It is not going to be easy, and it is going to take a sustained long-term view on reforming institutions, strengthening institutions, and bringing about the kind of change in the social side that we are after through the AID programs.

Let me end by saying that the Andean Regional Initiative must be viewed as the national program in each of these countries responding to their priorities and problems. They are the ones that are going to have to make this work. Our role is one of facilitating the process, and we will be working along with them over the next several years in this effort.

Thanks.

Q:Can I ask a question, and this will be related to what you were just saying. I'm a little confused. I must be reading this -- these budget things wrong. But you just went through a whole host of social-type programs.

Where are these being funded? In the two charts we have, we have zero listed for economic and social programs for Colombia.

Q:(Inaudible.)

Q:Yes, but that's under INC. There is $146.5 -- what million -- listed on the green thing on -- but it's listed under economic and social programs, but it's listed under INC, and there is nothing for economic support funds, development assistance and child survival and disease.

So where is the money for these?

ASSISTANT SECRETARY BEERS: That is a peculiarity in the INL budget process because we have functioned and are able and authorized to fund a large array of programs. The Colombia portion of those programs is funded entirely out of the INL budget. But I didn't talk about it because we transferred the money to AID essentially in order to execute the programs. So it makes more sense for the executor to actually talk about the programs. But it is INL money, and it is used for alternative development and other support features for our efforts in Colombia.

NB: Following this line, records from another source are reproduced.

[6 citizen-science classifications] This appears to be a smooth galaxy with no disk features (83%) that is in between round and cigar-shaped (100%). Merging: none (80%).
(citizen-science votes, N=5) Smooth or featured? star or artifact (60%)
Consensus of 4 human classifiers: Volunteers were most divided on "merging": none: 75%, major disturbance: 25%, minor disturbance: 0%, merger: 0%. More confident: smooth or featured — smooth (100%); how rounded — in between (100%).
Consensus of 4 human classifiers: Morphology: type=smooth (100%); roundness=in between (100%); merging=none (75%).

Q:Can you say how much of that there is? Or --

ASSISTANT SECRETARY BEERS: The figures on the table? In terms of how much of it is going --

Q:Well, okay, why is it not the same in Bolivia, then?

ASSISTANT SECRETARY BEERS: Because of the structure in Bolivia. Mike, come on back.

Q:I just don't understand why you have it listed under different things in one country --

Q:Or it's just some beaurocratic (inaudible) --

Q:Well, either that or they are trying to hide something.

MR. DEAL: No, of course we are not trying to hide something. You know better than that.

There was not an economic development program in Colombia other than what we have funded through INL, for a long period of time. And we began that process. We basically transferred the money to AID. Since we have always run that program in Colombia, it made no sense to take it out of the INL budget and fund it in the other.

All the other countries have programs that had already started in AID, and we had alternative development programs in some of them. So what we have done is taken all of the funding streams, bring everybody together in the room and sit down and say, all right, we are going to do this all together.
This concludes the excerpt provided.